Similarly, there is the beautiful mineral fluorite or fluorspar. The association of fluorite with the tellurides of gold was early recognized in both the Boulder and Cripple Creek districts of Colorado, and the purple tint imparted by this mineral was speedily bailed as a distinction peculiar to rich veins. Later experience, notably in Park County, has proved that poor ores are favored with fluorite no less than the bonanzas. I have mentioned a locality where rhodochrosite is esteemed a favorable mineral. But while it is thus characteristic of rich ore at Rico, in Colorado it is a negligible factor in certain lodes at Butte City, Montana. Again, consider calcite. When it is seen amid the gold bearing quartz of California it is recognized with regret, because it so often means a falling off in values, while at Kalgoorlie the same mineral characterizes ores rich in calaverite (the telluride of gold), and at Rhuda in Romania, a very valuable gold vein has been worked whose matrix was essentially calcite.

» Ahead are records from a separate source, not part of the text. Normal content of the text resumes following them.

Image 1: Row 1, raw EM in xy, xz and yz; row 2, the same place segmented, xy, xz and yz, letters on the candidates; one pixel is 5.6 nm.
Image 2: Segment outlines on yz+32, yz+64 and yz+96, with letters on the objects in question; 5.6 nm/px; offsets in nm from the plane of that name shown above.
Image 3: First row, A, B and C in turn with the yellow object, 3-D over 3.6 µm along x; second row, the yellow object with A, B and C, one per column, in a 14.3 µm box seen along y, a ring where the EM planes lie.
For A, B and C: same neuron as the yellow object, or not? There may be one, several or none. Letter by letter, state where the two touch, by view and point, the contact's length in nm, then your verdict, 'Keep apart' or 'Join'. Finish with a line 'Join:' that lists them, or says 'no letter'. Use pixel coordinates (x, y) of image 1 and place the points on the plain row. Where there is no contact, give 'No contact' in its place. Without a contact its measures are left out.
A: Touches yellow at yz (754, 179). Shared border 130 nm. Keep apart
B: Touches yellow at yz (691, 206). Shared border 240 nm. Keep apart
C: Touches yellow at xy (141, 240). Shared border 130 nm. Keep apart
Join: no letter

We are all familiar with mines in which iron pyrites is so intimately associated with the gold that a lessening of the one means a diminution in the other, but there are also cases where an excessive percentage of pyrites coincides with impoverishment. Moreover, there are lodes in which the coarse cubes of pyrites are less favorable to the presence of gold than the finely crystalline variety, but there are also those in which the reverse is true. Much in the same way, there used to be an idea that coarse cubical galena was less silver-bearing than the fine grained kind, but this as a generalization has long since been exploded. Thus, therefore, it requires but little sifting of this sort of evidence to emphasize its contradictory character. The rich lodes of the same district frequently differ widely in their mineralization. Poor veins often carry the ores considered characteristic of the rich ones. The neglect of the former causes this fact to be overlooked. "When the field of comparison is enlarged from mines to whole districts the divergence of evidence becomes tenfold emphasized.